Applebroog, born Ida Applebaum to orthodox Jewish immigrants in 1929, grew up in the Bronx. She soon experienced her surroundings as restrictive and menacing. To her, in this environment, art meant the possibility of growth and self-preservation. Thus her work repeatedly broaches the issue of human relationships marked by power struggles and role assignments. In the process, the artist uses sexuality and physicality as a screen onto which she projects the varieties of these ongoing themes.
Call Her Applebroog is the cool and intimate portrait of Ida Applebroog by the artist’s daughter, filmmaker Beth B. The film is concurrently the collective work of two equally strong artistic figures. At times, such as when sketches have to be allocated or text decoded, the project resembles an archaeological excavation. But because Applebroog's life and work are the objects of this excavation, she does not always share her daughter’s interest in bringing things to light: “This is a description of I have no idea!“ she states coolly about an old notebook entry at the beginning of the film. Such moments of impatience and weariness are illuminating. They reveal the necessity of a silent space which alone seems to enable the artist to respond to life’s impositions. Between mother and daughter, this is not always without problems. Call Her Applebroog is not only a film about life and art, but also the continuation of both.

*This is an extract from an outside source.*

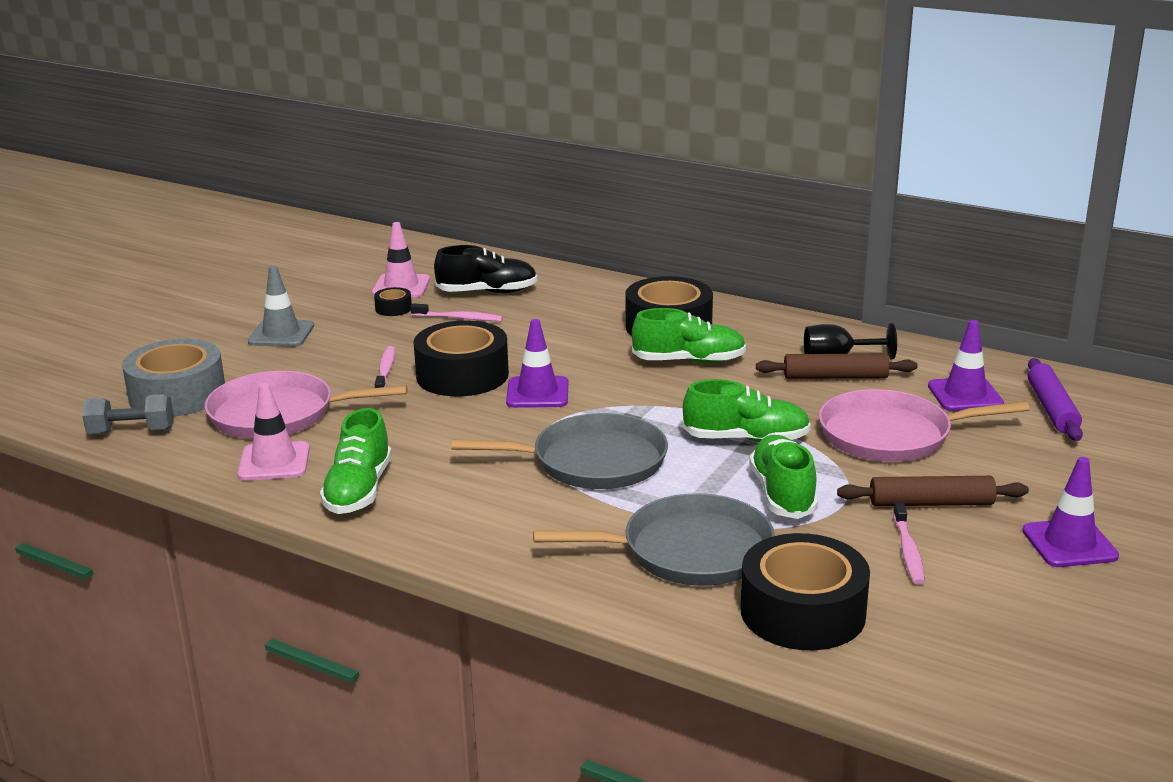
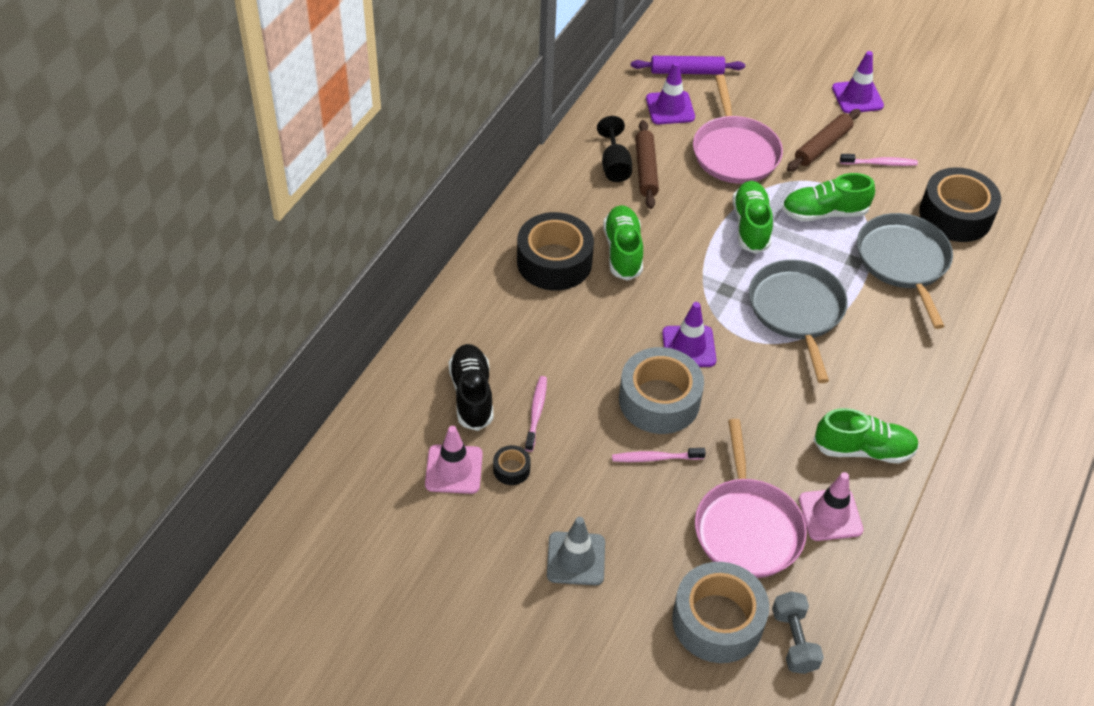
camera: 95 degrees left, 25 degrees up
black tape [413,321,509,396] -> grey tape [619,347,704,434]
brown rolling pin [837,476,1029,506] -> brown rolling pin turned 45 degrees clockwise [787,109,861,171]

Beth B is an interdisciplinary artist working in narrative, documentary and experimental films, photography, z painting, theatre and sculpture installations for museums, galleries, and public art spaces. Beth B exploded onto the New York film scene in the late ‘70s directing Super-8 films. These breakthrough films were shown at Max’s Kansas City, CBGB’s, New York Film Festival and Film Forum. These and recent films have been shown at the Whitney Museum and MoMA. Throughout her prolific career, Beth B has produced over 30 films and worked in television as an executive producer and director for eight years. Her films have shown at cinemas worldwide and festivals including: New York Film Festival, Sundance Film Festival, Berlin Film Festival, Toronto Film Festival, Nuremberg Int’l Human Rights Festival, and others.